Considérant ce qui suit :

1. M. A, ressortissant sénégalais, a sollicité le 13 février 2019 l'échange de son permis de conduire obtenu au Sénégal contre un permis de conduire français. Par une décision du 14 mai 2020, le préfet de la Loire-Atlantique a rejeté cette demande au motif qu'il n'existe pas d'accord de réciprocité en matière d'échange de permis de conduire entre la France et le Sénégal.

2. Aux termes de l'article R. 222-1 du code de justice administrative : " Les présidents de tribunal administratif () et les présidents de formation de jugement des tribunaux () peuvent, par ordonnance : () / 7° Rejeter, après l'expiration du délai de recours ou, lorsqu'un mémoire complémentaire a été annoncé, après la production de ce mémoire, les requêtes ne comportant que des moyens de légalité externe manifestement infondés, des moyens irrecevables, des moyens inopérants ou des moyens qui ne sont assortis que de faits manifestement insusceptibles de venir à leur soutien ou ne sont manifestement pas assortis des précisions permettant d'en apprécier le bien-fondé ".

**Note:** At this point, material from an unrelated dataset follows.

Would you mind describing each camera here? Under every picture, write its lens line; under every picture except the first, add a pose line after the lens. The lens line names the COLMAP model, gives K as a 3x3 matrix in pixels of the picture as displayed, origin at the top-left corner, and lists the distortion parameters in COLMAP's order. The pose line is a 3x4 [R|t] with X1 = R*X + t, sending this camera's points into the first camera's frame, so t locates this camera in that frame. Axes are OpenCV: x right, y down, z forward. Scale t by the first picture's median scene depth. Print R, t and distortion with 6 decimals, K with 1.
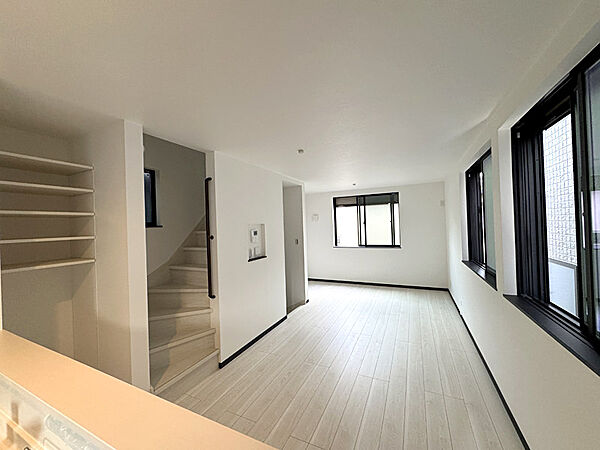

3. En premier lieu, aux termes de l'article R. 222-3 du code de la route : " Tout permis de conduire national, en cours de validité, délivré par un Etat ni membre de l'Union européenne, ni partie à l'accord sur l'Espace économique européen, peut être reconnu en France jusqu'à l'expiration d'un délai d'un an après l'acquisition de la résidence normale de son titulaire. Pendant ce délai, il peut être échangé contre le permis français, sans que son titulaire soit tenu de subir les examens prévus au premier alinéa de l'article D. 221-3 Les conditions de cette reconnaissance et de cet échange sont définies par arrêté du ministre chargé de la sécurité routière, après avis du ministre de la justice et du ministre chargé des affaires étrangères. Au terme de ce délai, ce permis n'est plus reconnu et son titulaire perd tout droit de conduire un véhicule pour la conduite duquel le permis de conduire est exigé ". Aux termes de l'article 5 de l'arrêté du 12 janvier 2012, pris pour l'application de ces dispositions : " I. - Pour être échangé contre un titre français, tout permis de conduire délivré par un Etat n'appartenant ni à l'Union européenne, ni à l'Espace économique européen doit répondre aux conditions suivantes : / A. Avoir été délivré au nom de l'Etat dans le ressort duquel le conducteur avait alors sa résidence normale, sous réserve qu'il existe un accord de réciprocité entre la France et cet Etat conformément à l'article R. 222-1 du code de la route. / () ".

4. Il est constant qu'aucun accord de réciprocité sous quelle que forme que ce soit n'a jamais été conclu entre la France et le Sénégal en matière d'échange de permis de conduire et qu'un tel accord n'existait donc pas à la date à laquelle le préfet de police s'est prononcé sur la demande de M. A d'échange de son permis de conduire sénégalais. Par suite, en l'absence de tout accord de réciprocité entre la France et le Sénégal, le préfet, qui se trouvait en situation de compétence liée en application des dispositions du I de l'article 5 de l'arrêté du

12 janvier 2012, était tenu de refuser de procéder à l'échange de permis de conduire sollicité par M. A.

5. Il résulte de ce qui précède que la requête de M. A doit être rejetée en toutes ses conclusions par application des dispositions de l'article R. 222-1 du code de justice administrative.

O R D O N N E :

Article 1er : La requête de M. A est rejetée.

Article 2 : La présente ordonnance sera notifiée à M. B C A,

Me Teffo et au ministre de l'intérieur et des outre-mer.

Copie en sera adressée au préfet de la Loire-Atlantique.

Fait à Montreuil, le 8 novembre 2022.

Le président de la 7ème chambre,

Signé

J. Charret

La République mande et ordonne au préfet de la Seine-Saint-Denis, en ce qui le concerne, et à tous commissaires de justice à ce requis en ce qui concerne les voies de droit commun, contre les parties privées, de pourvoir à l'exécution de la présente ordonnance.